Im Augenblick verdrängte die Empörung über die Verräterrolle von Judas in den Aposteln jeden anderen Gedanken. Die in des Meisters letztem Gebet enthaltene Bemerkung bezüglich Judas öffnete ihre Augen für die Tatsache, dass er sie verlassen hatte.
Nachdem die acht Apostel endlich in ihre Zelte gegangen waren, während Petrus, Jakobus und Johannes dastanden und auf des Meisters Befehle warteten, rief Jesus David Zebedäus zu: „Schicke mir deinen schnellsten und zuverlässigsten Boten.“ Als David einen gewissen Jakob, der früher ein Läufer im nächtlichen Botendienst zwischen Jerusalem und Bethsaida gewesen war, vor den Meister brachte, sagte Jesus zu diesem: „Eile, so schnell du kannst, zu Abner nach Philadelphia und sage ihm: ‚Der Meister sendet dir Grüße des Friedens und sagt, dass die Stunde gekommen ist, da er in die Hände seiner Feinde ausgeliefert wird, die ihn töten werden, aber dass er von den Toten auferstehen und euch kurz erscheinen wird, bevor er zum Vater geht, und dass er euch führen wird bis zu der Zeit, da der neue Lehrer kommt, um in euren Herzen zu wohnen.‘“ Und nachdem Jakob diese Botschaft zu des Meisters Zufriedenheit nachgesprochen hatte, schickte Jesus ihn mit den Worten auf den Weg: „Befürchte nicht, jemand könnte dir etwas antun, Jakob, denn ein unsichtbarer Bote wird in dieser Nacht an deiner Seite laufen.“
Dann wandte sich Jesus an das Haupt der griechischen Besucher, die mit ihnen im Lager waren, und sagte zu ihm: „Mein Bruder, lass dich durch das, was jetzt unmittelbar geschehen wird, nicht aus der Fassung bringen, denn ich habe dich schon vorgewarnt. Der Menschensohn wird auf Veranlassung seiner Feinde, der obersten Priester und Führer der Juden, hingerichtet werden, aber ich werde auferstehen und kurze Zeit bei euch sein, bevor ich zum Vater gehe. Und wenn du all das sich ereignen siehst, dann verherrliche Gott und stärke deine Brüder.“
Unter gewöhnlichen Umständen hätten die Apostel dem Meister persönlich eine gute Nacht gewünscht, aber an diesem Abend waren sie so sehr mit der plötzlichen Erkenntnis von Judas‘ Abtrünnigkeit beschäftigt und standen derart unter dem Eindruck der ungewöhnlichen Art des Abschiedsgebets ihres Meisters, dass sie seinen Abschiedsgruß nur anhörten und schweigend weggingen.

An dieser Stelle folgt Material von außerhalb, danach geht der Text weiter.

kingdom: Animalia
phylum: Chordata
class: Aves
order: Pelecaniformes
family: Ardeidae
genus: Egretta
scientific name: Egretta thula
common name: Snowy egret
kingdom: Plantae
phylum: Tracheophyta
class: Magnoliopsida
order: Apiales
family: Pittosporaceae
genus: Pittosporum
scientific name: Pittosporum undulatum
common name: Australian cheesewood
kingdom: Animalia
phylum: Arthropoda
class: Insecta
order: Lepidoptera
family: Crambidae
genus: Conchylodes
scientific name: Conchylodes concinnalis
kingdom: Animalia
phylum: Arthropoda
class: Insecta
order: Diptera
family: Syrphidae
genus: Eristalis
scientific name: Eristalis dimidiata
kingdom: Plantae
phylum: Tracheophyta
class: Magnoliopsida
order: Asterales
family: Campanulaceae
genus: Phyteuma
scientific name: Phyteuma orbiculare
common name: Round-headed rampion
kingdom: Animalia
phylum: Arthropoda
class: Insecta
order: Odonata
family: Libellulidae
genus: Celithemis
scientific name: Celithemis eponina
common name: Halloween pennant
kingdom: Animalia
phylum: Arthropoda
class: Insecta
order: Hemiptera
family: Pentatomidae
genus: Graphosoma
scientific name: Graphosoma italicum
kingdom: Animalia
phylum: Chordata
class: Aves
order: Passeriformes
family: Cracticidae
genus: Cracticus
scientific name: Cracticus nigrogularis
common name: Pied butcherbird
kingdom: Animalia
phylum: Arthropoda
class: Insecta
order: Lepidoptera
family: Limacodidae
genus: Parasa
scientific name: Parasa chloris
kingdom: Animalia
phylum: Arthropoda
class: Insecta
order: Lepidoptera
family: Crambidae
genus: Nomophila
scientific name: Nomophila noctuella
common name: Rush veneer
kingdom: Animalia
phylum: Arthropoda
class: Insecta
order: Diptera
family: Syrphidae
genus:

Und Jesus sagte zu Andreas, als er an diesem Abend von ihm ging: „Andreas, tue alles, was du kannst, um deine Brüder zusammenzuhalten, bis ich wieder zu euch zurückkomme, nachdem ich diesen Kelch getrunken habe. Stärke deine Brüder, da ich dir bereits alles gesagt habe. Friede sei mit dir.“
Keiner der Apostel erwartete, dass sich in dieser Nacht irgendetwas Ungewöhnliches zutragen würde, da es schon so spät war. Sie versuchten zu schlafen, um am Morgen zeitig aufstehen zu können und auf das Schlimmste vorbereitet zu sein. Sie dachten, die Priesterführer würden versuchen, ihren Meister frühmorgens festzunehmen, da man am Vorbereitungstag des Passahfestes vom Mittag an nie irgendeiner weltlichen Beschäftigung nachging. Nur David Zebedäus und Johannes Markus wussten, dass Jesu Feinde mit Judas noch in dieser Nacht kommen würden.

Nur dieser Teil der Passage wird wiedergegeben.